What is required » From the entries below, return exactly the lines beginning at the one that contains "упомянутого в предыдущем разделе, добавьте" and ending at the one that contains "La connaissance des publics (CP)", both of them included, and only those lines.

Supplied records »
-.-.-

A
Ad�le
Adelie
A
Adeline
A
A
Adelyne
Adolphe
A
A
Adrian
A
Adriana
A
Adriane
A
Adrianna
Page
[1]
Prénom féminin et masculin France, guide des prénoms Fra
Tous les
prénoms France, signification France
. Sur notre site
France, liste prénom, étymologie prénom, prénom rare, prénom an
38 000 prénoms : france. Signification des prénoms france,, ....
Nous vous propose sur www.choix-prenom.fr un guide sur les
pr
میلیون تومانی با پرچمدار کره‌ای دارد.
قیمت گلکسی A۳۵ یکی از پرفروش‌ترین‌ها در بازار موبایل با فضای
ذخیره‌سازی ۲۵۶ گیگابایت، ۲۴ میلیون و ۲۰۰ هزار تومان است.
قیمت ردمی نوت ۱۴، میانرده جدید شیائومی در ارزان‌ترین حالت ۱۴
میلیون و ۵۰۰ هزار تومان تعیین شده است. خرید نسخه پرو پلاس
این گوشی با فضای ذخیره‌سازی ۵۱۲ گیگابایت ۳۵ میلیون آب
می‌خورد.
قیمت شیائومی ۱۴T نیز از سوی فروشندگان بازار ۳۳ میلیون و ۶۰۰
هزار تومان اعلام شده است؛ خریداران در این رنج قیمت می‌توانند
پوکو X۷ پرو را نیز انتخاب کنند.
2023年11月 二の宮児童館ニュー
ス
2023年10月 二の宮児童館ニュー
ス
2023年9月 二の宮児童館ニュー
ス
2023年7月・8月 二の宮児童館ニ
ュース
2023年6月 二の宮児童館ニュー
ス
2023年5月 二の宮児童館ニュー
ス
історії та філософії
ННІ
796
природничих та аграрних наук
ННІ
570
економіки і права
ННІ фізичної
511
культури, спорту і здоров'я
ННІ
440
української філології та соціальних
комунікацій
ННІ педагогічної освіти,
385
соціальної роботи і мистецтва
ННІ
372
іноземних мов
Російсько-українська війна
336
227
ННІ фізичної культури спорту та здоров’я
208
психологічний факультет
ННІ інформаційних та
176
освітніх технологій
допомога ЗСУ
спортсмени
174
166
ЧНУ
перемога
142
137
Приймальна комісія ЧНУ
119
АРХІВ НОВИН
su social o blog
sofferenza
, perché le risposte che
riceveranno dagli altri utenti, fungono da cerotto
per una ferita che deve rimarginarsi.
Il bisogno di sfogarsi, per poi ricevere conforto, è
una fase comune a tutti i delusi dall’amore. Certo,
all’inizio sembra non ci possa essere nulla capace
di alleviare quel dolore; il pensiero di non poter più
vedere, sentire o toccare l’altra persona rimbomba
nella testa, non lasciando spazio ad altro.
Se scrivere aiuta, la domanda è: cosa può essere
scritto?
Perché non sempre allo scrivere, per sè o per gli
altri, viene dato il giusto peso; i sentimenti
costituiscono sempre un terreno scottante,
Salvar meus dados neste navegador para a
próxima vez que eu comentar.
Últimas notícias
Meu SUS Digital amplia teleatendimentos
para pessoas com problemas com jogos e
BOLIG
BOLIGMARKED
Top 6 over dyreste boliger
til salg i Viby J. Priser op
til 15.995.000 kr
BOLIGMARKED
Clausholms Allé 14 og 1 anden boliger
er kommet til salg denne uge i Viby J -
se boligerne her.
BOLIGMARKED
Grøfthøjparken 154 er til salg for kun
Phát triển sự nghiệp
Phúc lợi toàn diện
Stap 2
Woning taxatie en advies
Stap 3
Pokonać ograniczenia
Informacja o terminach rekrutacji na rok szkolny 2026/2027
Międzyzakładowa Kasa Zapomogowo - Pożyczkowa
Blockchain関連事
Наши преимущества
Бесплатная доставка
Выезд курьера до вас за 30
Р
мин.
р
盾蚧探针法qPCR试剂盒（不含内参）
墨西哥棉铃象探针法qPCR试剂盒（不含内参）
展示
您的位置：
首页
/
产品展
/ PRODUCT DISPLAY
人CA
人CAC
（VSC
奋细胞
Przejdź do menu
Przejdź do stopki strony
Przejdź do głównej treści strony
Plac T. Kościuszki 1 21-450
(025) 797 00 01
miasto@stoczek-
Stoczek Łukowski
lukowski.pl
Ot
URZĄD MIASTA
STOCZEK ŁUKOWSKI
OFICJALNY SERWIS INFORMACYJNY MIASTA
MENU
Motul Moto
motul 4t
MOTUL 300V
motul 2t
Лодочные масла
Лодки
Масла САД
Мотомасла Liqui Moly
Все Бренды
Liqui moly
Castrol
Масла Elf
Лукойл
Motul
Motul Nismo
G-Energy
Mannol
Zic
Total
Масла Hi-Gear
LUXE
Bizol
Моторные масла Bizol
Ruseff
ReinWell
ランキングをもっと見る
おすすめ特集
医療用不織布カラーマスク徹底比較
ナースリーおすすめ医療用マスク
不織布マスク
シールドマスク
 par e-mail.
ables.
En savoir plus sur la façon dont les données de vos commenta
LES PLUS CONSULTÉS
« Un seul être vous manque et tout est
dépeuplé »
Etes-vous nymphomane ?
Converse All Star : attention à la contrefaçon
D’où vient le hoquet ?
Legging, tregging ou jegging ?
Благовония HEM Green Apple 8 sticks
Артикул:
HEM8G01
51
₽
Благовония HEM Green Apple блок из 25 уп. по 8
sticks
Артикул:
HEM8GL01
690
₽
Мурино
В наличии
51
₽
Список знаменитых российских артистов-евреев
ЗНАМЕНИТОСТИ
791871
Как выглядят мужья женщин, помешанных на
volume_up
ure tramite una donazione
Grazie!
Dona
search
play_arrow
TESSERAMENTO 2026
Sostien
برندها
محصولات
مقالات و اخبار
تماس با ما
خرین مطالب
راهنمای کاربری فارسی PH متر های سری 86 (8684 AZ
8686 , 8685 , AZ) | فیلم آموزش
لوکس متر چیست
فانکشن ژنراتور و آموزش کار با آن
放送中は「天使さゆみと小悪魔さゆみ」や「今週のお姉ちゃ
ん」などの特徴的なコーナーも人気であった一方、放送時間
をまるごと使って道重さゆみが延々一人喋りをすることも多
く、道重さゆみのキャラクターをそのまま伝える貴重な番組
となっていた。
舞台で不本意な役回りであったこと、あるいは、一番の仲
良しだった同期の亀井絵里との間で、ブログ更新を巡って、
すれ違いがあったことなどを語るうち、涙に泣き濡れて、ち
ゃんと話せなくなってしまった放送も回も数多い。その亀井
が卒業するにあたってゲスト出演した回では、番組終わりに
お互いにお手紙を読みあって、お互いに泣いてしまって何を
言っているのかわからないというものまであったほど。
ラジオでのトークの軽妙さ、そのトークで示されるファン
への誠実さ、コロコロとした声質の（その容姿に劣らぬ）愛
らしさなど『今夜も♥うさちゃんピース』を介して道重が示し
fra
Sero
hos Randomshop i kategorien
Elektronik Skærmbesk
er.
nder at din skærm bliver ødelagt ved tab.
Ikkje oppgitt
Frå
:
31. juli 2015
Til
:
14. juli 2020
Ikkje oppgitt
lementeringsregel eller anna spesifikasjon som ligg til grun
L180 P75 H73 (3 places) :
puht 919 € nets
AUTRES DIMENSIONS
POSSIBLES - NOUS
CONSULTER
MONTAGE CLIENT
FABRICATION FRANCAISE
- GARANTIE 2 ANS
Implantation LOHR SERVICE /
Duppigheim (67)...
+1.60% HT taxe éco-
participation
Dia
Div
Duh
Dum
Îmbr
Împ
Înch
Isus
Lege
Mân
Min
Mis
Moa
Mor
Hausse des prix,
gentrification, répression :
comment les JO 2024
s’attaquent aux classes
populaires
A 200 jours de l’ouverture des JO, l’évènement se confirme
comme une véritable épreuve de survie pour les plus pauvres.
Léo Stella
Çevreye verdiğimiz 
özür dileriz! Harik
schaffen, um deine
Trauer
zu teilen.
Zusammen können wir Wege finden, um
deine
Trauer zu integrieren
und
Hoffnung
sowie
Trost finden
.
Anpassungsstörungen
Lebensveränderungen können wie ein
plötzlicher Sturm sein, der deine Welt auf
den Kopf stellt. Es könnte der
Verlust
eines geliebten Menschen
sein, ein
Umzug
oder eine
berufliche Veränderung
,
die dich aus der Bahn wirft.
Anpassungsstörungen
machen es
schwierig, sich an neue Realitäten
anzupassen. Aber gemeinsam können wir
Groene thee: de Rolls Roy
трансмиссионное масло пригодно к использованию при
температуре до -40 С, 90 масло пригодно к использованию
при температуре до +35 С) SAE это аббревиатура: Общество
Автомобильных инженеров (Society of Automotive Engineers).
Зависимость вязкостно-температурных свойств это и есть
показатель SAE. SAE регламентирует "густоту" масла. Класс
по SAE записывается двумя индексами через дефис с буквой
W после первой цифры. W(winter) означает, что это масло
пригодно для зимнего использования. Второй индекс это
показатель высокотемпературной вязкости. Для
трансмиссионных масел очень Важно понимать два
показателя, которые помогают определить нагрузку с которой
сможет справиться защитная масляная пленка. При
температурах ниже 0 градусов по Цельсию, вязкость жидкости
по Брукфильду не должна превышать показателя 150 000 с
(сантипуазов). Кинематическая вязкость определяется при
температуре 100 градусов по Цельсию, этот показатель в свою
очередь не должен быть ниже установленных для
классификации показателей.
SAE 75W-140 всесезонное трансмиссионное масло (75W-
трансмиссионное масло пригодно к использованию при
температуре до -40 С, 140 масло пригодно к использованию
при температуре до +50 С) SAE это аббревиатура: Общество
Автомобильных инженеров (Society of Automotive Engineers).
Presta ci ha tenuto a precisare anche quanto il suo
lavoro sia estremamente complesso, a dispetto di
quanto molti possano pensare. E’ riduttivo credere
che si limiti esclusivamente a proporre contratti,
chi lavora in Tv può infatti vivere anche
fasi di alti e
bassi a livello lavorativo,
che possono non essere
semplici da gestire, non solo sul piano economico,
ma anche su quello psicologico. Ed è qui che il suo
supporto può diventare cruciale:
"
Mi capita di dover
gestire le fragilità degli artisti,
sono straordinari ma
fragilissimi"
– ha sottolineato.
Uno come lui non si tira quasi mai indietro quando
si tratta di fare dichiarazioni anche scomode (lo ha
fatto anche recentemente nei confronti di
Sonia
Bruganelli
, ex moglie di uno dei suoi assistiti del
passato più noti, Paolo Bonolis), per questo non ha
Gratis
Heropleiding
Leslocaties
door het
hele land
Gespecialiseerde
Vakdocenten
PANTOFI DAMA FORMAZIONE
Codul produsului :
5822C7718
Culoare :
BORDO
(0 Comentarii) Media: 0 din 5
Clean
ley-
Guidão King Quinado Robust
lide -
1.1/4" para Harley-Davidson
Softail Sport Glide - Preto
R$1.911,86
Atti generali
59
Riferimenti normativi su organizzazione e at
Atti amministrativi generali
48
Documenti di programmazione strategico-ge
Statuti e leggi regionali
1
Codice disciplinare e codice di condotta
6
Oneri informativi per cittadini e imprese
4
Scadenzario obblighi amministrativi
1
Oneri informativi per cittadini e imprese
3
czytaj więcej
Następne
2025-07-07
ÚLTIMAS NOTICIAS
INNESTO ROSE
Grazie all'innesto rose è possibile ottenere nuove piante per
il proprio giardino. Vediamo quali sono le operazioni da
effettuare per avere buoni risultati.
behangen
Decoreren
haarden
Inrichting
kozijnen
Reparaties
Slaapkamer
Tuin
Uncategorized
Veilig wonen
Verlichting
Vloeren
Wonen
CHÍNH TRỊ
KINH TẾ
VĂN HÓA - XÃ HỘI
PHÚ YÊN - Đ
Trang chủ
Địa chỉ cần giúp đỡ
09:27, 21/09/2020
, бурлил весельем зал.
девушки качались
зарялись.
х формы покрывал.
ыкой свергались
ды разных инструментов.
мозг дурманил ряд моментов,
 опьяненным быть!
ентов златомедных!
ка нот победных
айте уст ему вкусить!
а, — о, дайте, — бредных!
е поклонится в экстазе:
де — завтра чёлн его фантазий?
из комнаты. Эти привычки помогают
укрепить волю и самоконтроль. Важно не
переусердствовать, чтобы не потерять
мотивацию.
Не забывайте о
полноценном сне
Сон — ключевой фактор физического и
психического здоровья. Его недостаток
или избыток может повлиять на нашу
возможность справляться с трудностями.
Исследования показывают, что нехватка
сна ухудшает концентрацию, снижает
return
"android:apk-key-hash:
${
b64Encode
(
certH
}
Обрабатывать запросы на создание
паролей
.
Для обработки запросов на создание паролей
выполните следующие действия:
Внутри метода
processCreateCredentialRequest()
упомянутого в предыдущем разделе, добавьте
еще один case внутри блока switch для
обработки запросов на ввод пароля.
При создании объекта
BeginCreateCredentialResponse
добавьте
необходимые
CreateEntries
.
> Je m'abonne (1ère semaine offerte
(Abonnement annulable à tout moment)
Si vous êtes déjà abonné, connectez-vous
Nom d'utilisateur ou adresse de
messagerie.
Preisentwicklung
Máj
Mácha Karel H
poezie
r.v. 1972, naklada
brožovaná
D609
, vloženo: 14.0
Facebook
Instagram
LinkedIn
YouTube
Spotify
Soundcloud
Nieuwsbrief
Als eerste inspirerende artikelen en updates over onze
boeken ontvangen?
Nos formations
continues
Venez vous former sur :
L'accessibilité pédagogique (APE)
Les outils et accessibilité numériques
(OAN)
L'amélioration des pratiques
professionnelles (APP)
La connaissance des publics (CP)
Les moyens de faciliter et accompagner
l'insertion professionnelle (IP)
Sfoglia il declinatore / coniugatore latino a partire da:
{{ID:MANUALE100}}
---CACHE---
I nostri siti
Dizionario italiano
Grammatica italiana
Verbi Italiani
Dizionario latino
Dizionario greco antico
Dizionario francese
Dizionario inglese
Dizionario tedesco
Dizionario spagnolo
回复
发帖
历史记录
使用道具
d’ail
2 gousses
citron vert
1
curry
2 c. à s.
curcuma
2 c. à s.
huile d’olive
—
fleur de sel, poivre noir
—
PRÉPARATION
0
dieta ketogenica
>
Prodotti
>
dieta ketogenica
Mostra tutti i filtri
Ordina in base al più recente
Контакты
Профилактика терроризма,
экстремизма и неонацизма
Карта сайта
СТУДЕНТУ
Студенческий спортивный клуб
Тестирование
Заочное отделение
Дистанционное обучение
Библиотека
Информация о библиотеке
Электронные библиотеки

-.-.-

The completed task »
упомянутого в предыдущем разделе, добавьте
еще один case внутри блока switch для
обработки запросов на ввод пароля.
При создании объекта
BeginCreateCredentialResponse
добавьте
необходимые
CreateEntries
.
> Je m'abonne (1ère semaine offerte
(Abonnement annulable à tout moment)
Si vous êtes déjà abonné, connectez-vous
Nom d'utilisateur ou adresse de
messagerie.
Preisentwicklung
Máj
Mácha Karel H
poezie
r.v. 1972, naklada
brožovaná
D609
, vloženo: 14.0
Facebook
Instagram
LinkedIn
YouTube
Spotify
Soundcloud
Nieuwsbrief
Als eerste inspirerende artikelen en updates over onze
boeken ontvangen?
Nos formations
continues
Venez vous former sur :
L'accessibilité pédagogique (APE)
Les outils et accessibilité numériques
(OAN)
L'amélioration des pratiques
professionnelles (APP)
La connaissance des publics (CP)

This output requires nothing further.